SÉRIE DE CONSIGNES >>
1 > Répondez à ces questions sur le texte sur Well Inc. :
(a) Sur quoi l'auteur veut-il que les initiateurs du projet soient plus précis ?
(b) Où trouve-t-on les grands objectifs du projet ?
(c) Quelle ville l'auteur nomme-t-il ?
2 > Donnez, s'il vous plaît, la suite du texte sur Well Inc., en reprenant après sa dernière phrase.

─── TEXTE DE LA PAGE

Que cible-t-on concrètement avec Well Inc. ?

Je ne suis ni pour ni contre Well Inc., car il est difficile de se prononcer « intelligemment » tant que les initiateurs du projet ne seront pas plus précis sur les objectifs à atteindre. Sans ce début essentiel pour la suite des choses, non seulement nous allons nous confondre en joutes oratoires et écrites stériles, mais, en plus, on ne saura jamais si ce projet aura atteint ou non ses « promesses », si toutefois il voit le jour tel que prévu.

Sur le site Internet de Well Inc., on trouve de grands objectifs : créer de la richesse collective et individuelle; entreprendre et réussir ensemble des projets entrepreneuriaux; permettre la création d’entreprises et de projets innovants et durables.
Mais encore? Quels résultats chiffrables, vérifiables et « durables » veut-on voir se réaliser dans les prochaines années comparativement à aujourd’hui? Qu’est-ce qui ne va pas aujourd’hui à Sherbrooke et en quoi ce projet est la vraie solution? Quand on parle de créer de la richesse collective et individuelle, de quoi parle-t-on concrètement? Comment cette richesse collective et individuelle va se traduire dans les faits dans 5, 10 ou 20 ans? Est-ce qu’il existe des indicateurs de performance pour évaluer si le projet atteint l’impact souhaité dans le temps pour la communauté sherbrookoise?

──────
─── INFORMATIONS AFFICHÉES

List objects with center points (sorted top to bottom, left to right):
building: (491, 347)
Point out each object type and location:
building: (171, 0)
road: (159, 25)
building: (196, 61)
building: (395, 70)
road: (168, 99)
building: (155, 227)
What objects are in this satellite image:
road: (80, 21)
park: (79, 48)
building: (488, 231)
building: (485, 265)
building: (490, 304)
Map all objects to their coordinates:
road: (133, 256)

──────

RÉPONSES DANS L'ORDRE >>
1 >
(a) Sur les objectifs à atteindre.
(b) Sur le site Internet de Well Inc.
(c) Sherbrooke.

2 >
Un projet, quel qu’il soit, restera toujours un projet pour lequel personne ne peut être garant de son succès ou de son insuccès. Dans le cas contraire, ça s’appellerait un fait et non un projet. Par contre, le jour où des objectifs mesurables sont sur « la table », d’une part, il est beaucoup plus facile de comprendre l’apport prévu du projet pour la communauté; d’autre part, il est beaucoup plus facile de débattre vraiment sur la qualité et le coût du projet; et, enfin, il sera toujours plus facile d’évaluer le projet au fil des années et de corriger les actions au besoin selon si les objectifs initiaux sont atteints ou non. (...)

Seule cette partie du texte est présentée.